(Oct 23, 2007) Music or art? Fifty years ago, Gery Puley had to make a choice. She chose painting.
Artist, teacher, mentor and world traveller, Puley has made her mark on the local art world. Now her paintings, dating from the 1960s to the present, are showcased in Gery Puley: A Life in Art, a must-see exhibition at the Burlington Art Centre.
Puley, who was born in British Columbia, grew up playing in two orchestras. But when she moved to Ontario in 1946, she was unable to continue with her music. So art became her passion.
Puley took courses and became involved in the Hamilton and Burlington art community. She was one of the driving forces behind the establishment of the Burlington Art Centre.
Her repertoire is wonderfully varied and includes landscapes, florals, buildings and some human figures.
"I believe in art for art's sake," she says. "I believe in a vision from the heart."
Puley paints with oil, acrylic and watercolour, a medium that seems especially close to her heart. She finds watercolour well suited to her interest in light, colour and space.

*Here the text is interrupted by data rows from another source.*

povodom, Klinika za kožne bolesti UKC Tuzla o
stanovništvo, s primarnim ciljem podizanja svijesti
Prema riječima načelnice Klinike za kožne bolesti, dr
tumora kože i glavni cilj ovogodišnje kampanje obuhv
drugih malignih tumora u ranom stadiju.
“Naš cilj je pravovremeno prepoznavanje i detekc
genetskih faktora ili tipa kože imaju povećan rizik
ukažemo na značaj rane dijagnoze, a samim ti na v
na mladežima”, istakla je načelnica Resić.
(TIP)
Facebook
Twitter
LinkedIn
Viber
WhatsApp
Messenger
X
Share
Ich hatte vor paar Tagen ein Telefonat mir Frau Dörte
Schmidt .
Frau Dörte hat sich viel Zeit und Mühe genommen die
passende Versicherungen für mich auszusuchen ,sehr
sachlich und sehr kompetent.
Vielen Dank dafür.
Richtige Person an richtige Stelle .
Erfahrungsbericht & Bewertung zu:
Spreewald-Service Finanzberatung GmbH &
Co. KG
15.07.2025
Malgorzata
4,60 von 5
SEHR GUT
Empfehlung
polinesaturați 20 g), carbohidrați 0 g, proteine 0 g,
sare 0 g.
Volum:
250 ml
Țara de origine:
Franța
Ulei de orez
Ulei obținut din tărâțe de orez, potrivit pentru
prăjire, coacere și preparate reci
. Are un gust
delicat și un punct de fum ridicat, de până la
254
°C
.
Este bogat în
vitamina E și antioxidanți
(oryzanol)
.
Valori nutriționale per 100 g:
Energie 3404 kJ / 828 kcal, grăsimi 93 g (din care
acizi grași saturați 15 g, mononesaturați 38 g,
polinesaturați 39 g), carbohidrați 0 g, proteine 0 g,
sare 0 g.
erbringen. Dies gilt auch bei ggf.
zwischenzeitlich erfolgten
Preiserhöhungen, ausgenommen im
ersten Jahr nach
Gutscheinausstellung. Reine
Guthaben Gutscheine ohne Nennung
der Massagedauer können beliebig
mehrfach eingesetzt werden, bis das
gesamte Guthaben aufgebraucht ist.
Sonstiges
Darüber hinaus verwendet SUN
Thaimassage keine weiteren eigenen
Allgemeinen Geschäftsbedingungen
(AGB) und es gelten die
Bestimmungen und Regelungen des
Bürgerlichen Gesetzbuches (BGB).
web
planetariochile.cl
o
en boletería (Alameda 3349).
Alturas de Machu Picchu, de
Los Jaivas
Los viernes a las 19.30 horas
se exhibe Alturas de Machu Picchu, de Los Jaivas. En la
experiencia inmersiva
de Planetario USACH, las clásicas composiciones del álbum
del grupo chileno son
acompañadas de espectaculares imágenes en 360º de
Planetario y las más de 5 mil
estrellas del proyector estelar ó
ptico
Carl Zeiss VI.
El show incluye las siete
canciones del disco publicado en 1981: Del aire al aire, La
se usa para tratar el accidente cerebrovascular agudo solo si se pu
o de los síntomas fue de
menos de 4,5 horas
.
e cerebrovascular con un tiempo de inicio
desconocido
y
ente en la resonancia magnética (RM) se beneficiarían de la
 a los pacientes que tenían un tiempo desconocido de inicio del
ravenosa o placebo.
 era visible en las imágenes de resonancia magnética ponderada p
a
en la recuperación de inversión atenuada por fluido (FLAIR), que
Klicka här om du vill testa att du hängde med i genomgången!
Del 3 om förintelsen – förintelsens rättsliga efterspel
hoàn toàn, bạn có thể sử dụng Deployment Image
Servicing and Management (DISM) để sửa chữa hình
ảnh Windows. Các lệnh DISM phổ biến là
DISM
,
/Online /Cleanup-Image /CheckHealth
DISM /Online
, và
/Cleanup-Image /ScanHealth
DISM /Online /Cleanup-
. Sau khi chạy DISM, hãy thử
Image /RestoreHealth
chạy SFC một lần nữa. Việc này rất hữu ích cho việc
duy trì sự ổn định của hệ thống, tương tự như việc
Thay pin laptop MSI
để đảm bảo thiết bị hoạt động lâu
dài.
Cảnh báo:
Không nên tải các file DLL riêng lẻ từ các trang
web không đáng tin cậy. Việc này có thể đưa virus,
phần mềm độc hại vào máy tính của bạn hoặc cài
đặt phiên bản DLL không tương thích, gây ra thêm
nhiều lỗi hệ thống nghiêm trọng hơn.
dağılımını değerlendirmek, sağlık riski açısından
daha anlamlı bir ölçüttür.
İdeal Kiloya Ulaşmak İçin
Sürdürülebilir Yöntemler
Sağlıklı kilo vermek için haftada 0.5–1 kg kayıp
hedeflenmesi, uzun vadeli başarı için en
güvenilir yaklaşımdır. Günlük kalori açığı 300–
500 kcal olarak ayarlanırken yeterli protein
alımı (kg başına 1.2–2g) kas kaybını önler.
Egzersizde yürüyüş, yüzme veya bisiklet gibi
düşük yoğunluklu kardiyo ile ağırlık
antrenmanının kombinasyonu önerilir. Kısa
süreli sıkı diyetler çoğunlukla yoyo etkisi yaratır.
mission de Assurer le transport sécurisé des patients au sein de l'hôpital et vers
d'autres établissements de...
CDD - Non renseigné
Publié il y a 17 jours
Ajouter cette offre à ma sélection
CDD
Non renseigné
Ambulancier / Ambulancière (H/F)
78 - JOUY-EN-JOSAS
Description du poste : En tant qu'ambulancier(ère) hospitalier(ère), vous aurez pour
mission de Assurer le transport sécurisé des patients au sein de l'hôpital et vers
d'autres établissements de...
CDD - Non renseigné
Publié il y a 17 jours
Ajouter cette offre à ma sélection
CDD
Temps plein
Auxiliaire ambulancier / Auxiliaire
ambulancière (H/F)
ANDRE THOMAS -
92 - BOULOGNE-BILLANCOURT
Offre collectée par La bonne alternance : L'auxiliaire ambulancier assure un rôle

In an early acrylic, Lorayne in Mirrored Reflections (1969), Puley depicts an intimate scene that is almost surreal in its composition. The foreground consists of the foot of a bed covered with a white coverlet. In the midground, a dresser with an ornate mirror takes over the centre of the composition. Reflected in the mirror, we see a clutter of objects and the head of a woman. This clutter sharply contrasts with the spacious empty wall around the mirror.
In Palace, St. Mark's Square, Venice (1998), Puley comes up close to two Venetian buildings in a bold visual statement. She paints only a part of the buildings, but each one looms large.
On the right, a palatial building with an arcade of pointed arches pushes into the foreground. The Church of San Marco, with its rounded arches, domes and pinnacles, takes over the midground on the left. Puley leaves room for a bit of blue sky, creating an airy space that contrasts with the solidity of the architecture.
Pale and rich colours play off one another. Areas of dark blue between the white columns of the foreground palace enable the columns to leap out. By contrast, the paler greens, pinks and blues of San Marco soften its white columns, making them appear infused with sunlight.
Puley is not out to depict exact architectural images but to capture a mood. So she is quite happy to reduce the ornament to a few squiggly lines and not linger too long on the brickwork.
Always ready for a challenge, Puley says she is "trying something new with each painting."
In Megavissey at the Harbour, Cornwall, U.K. (2002), a more recent watercolour, she explores the relationship between colour and line. Soft-edged areas of green, blue, mauve and white float in the picture space. Puley then adds black lines that hint at buildings and boats. Line and colour exist in harmony, the one never infringing on the other.
Puley will be talking about her work at 2 p.m. on Sunday, Nov. 4, at the BAC.
Regina Haggo, a former professor of art history at the University of Canterbury in New Zealand, teaches at the Dundas Valley School of Art.
dhaggo@thespec.com
Showtime
Who: Gery Puley
What: A Life in Art
Where: Burlington Art Centre, 1333 Lakeshore Rd.